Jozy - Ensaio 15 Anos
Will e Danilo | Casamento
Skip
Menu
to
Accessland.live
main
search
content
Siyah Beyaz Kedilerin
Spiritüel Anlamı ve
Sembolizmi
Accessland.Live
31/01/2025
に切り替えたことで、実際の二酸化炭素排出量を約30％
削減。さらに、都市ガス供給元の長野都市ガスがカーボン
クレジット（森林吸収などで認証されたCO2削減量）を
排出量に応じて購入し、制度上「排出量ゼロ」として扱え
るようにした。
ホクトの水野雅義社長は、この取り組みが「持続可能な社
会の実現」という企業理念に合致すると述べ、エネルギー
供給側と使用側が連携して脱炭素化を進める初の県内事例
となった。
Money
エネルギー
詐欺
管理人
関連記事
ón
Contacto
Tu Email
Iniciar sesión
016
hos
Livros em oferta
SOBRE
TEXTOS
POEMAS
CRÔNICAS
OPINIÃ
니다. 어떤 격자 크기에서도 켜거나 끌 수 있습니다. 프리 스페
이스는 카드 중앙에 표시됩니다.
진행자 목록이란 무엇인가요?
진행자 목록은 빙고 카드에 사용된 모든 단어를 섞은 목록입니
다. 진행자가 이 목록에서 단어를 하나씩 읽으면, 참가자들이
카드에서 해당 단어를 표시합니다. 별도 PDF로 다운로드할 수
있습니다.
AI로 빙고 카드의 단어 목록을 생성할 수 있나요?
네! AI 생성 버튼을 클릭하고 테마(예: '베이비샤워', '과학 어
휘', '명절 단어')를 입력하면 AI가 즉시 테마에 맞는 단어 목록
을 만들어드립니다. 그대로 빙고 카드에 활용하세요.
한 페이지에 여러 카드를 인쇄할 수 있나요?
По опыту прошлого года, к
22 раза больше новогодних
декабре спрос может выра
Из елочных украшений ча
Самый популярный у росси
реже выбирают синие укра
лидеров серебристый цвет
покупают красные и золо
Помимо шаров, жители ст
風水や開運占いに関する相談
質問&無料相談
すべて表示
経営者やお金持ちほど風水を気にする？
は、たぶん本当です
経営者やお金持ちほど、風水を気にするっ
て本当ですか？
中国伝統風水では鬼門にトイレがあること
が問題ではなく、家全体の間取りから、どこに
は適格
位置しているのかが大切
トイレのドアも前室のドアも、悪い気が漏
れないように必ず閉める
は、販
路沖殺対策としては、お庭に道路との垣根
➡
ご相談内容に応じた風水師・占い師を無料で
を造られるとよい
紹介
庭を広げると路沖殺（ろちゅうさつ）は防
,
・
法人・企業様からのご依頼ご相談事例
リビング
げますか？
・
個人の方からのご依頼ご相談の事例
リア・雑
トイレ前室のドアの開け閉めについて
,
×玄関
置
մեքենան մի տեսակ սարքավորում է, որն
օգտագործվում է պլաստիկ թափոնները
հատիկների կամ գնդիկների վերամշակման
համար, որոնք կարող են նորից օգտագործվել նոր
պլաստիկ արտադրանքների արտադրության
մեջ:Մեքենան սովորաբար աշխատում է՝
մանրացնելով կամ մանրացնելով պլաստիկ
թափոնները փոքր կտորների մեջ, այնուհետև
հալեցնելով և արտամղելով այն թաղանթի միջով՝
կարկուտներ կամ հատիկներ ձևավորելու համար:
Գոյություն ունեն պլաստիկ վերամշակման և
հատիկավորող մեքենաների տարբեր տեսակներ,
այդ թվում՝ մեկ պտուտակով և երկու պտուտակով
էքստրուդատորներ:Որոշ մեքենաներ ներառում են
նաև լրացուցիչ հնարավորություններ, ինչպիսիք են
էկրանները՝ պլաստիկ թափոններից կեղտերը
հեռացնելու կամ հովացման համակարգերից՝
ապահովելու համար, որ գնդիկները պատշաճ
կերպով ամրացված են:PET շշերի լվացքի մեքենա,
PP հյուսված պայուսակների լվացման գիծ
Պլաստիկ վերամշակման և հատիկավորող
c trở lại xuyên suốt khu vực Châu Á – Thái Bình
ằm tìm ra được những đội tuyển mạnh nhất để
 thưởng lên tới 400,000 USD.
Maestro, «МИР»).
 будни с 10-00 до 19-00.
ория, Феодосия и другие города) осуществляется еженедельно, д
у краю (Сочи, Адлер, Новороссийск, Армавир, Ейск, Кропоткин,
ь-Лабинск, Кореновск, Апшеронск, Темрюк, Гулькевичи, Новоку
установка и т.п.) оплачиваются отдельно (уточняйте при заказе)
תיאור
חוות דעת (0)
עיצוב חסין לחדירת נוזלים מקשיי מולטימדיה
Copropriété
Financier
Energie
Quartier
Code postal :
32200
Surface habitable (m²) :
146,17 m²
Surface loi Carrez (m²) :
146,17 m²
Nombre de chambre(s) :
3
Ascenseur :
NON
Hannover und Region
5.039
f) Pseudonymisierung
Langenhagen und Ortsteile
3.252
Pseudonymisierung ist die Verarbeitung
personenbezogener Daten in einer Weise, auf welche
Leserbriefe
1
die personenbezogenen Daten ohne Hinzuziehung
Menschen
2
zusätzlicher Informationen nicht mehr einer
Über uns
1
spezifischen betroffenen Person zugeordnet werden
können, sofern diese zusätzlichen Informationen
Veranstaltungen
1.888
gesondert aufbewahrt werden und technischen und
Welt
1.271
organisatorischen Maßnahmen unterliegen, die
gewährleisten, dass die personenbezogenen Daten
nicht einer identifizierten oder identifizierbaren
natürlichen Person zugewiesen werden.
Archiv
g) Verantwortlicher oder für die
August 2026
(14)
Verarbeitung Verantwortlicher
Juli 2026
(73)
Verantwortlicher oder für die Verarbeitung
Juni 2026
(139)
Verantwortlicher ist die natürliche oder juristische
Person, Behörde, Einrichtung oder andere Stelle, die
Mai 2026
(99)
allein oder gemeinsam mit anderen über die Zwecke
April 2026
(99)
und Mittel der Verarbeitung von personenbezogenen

What is required ->
Word for word, give back all the lines above.

Answer space ->
Jozy - Ensaio 15 Anos
Will e Danilo | Casamento
Skip
Menu
to
Accessland.live
main
search
content
Siyah Beyaz Kedilerin
Spiritüel Anlamı ve
Sembolizmi
Accessland.Live
31/01/2025
に切り替えたことで、実際の二酸化炭素排出量を約30％
削減。さらに、都市ガス供給元の長野都市ガスがカーボン
クレジット（森林吸収などで認証されたCO2削減量）を
排出量に応じて購入し、制度上「排出量ゼロ」として扱え
るようにした。
ホクトの水野雅義社長は、この取り組みが「持続可能な社
会の実現」という企業理念に合致すると述べ、エネルギー
供給側と使用側が連携して脱炭素化を進める初の県内事例
となった。
Money
エネルギー
詐欺
管理人
関連記事
ón
Contacto
Tu Email
Iniciar sesión
016
hos
Livros em oferta
SOBRE
TEXTOS
POEMAS
CRÔNICAS
OPINIÃ
니다. 어떤 격자 크기에서도 켜거나 끌 수 있습니다. 프리 스페
이스는 카드 중앙에 표시됩니다.
진행자 목록이란 무엇인가요?
진행자 목록은 빙고 카드에 사용된 모든 단어를 섞은 목록입니
다. 진행자가 이 목록에서 단어를 하나씩 읽으면, 참가자들이
카드에서 해당 단어를 표시합니다. 별도 PDF로 다운로드할 수
있습니다.
AI로 빙고 카드의 단어 목록을 생성할 수 있나요?
네! AI 생성 버튼을 클릭하고 테마(예: '베이비샤워', '과학 어
휘', '명절 단어')를 입력하면 AI가 즉시 테마에 맞는 단어 목록
을 만들어드립니다. 그대로 빙고 카드에 활용하세요.
한 페이지에 여러 카드를 인쇄할 수 있나요?
По опыту прошлого года, к
22 раза больше новогодних
декабре спрос может выра
Из елочных украшений ча
Самый популярный у росси
реже выбирают синие укра
лидеров серебристый цвет
покупают красные и золо
Помимо шаров, жители ст
風水や開運占いに関する相談
質問&無料相談
すべて表示
経営者やお金持ちほど風水を気にする？
は、たぶん本当です
経営者やお金持ちほど、風水を気にするっ
て本当ですか？
中国伝統風水では鬼門にトイレがあること
が問題ではなく、家全体の間取りから、どこに
は適格
位置しているのかが大切
トイレのドアも前室のドアも、悪い気が漏
れないように必ず閉める
は、販
路沖殺対策としては、お庭に道路との垣根
➡
ご相談内容に応じた風水師・占い師を無料で
を造られるとよい
紹介
庭を広げると路沖殺（ろちゅうさつ）は防
,
・
法人・企業様からのご依頼ご相談事例
リビング
げますか？
・
個人の方からのご依頼ご相談の事例
リア・雑
トイレ前室のドアの開け閉めについて
,
×玄関
置
մեքենան մի տեսակ սարքավորում է, որն
օգտագործվում է պլաստիկ թափոնները
հատիկների կամ գնդիկների վերամշակման
համար, որոնք կարող են նորից օգտագործվել նոր
պլաստիկ արտադրանքների արտադրության
մեջ:Մեքենան սովորաբար աշխատում է՝
մանրացնելով կամ մանրացնելով պլաստիկ
թափոնները փոքր կտորների մեջ, այնուհետև
հալեցնելով և արտամղելով այն թաղանթի միջով՝
կարկուտներ կամ հատիկներ ձևավորելու համար:
Գոյություն ունեն պլաստիկ վերամշակման և
հատիկավորող մեքենաների տարբեր տեսակներ,
այդ թվում՝ մեկ պտուտակով և երկու պտուտակով
էքստրուդատորներ:Որոշ մեքենաներ ներառում են
նաև լրացուցիչ հնարավորություններ, ինչպիսիք են
էկրանները՝ պլաստիկ թափոններից կեղտերը
հեռացնելու կամ հովացման համակարգերից՝
ապահովելու համար, որ գնդիկները պատշաճ
կերպով ամրացված են:PET շշերի լվացքի մեքենա,
PP հյուսված պայուսակների լվացման գիծ
Պլաստիկ վերամշակման և հատիկավորող
c trở lại xuyên suốt khu vực Châu Á – Thái Bình
ằm tìm ra được những đội tuyển mạnh nhất để
 thưởng lên tới 400,000 USD.
Maestro, «МИР»).
 будни с 10-00 до 19-00.
ория, Феодосия и другие города) осуществляется еженедельно, д
у краю (Сочи, Адлер, Новороссийск, Армавир, Ейск, Кропоткин,
ь-Лабинск, Кореновск, Апшеронск, Темрюк, Гулькевичи, Новоку
установка и т.п.) оплачиваются отдельно (уточняйте при заказе)
תיאור
חוות דעת (0)
עיצוב חסין לחדירת נוזלים מקשיי מולטימדיה
Copropriété
Financier
Energie
Quartier
Code postal :
32200
Surface habitable (m²) :
146,17 m²
Surface loi Carrez (m²) :
146,17 m²
Nombre de chambre(s) :
3
Ascenseur :
NON
Hannover und Region
5.039
f) Pseudonymisierung
Langenhagen und Ortsteile
3.252
Pseudonymisierung ist die Verarbeitung
personenbezogener Daten in einer Weise, auf welche
Leserbriefe
1
die personenbezogenen Daten ohne Hinzuziehung
Menschen
2
zusätzlicher Informationen nicht mehr einer
Über uns
1
spezifischen betroffenen Person zugeordnet werden
können, sofern diese zusätzlichen Informationen
Veranstaltungen
1.888
gesondert aufbewahrt werden und technischen und
Welt
1.271
organisatorischen Maßnahmen unterliegen, die
gewährleisten, dass die personenbezogenen Daten
nicht einer identifizierten oder identifizierbaren
natürlichen Person zugewiesen werden.
Archiv
g) Verantwortlicher oder für die
August 2026
(14)
Verarbeitung Verantwortlicher
Juli 2026
(73)
Verantwortlicher oder für die Verarbeitung
Juni 2026
(139)
Verantwortlicher ist die natürliche oder juristische
Person, Behörde, Einrichtung oder andere Stelle, die
Mai 2026
(99)
allein oder gemeinsam mit anderen über die Zwecke
April 2026
(99)
und Mittel der Verarbeitung von personenbezogenen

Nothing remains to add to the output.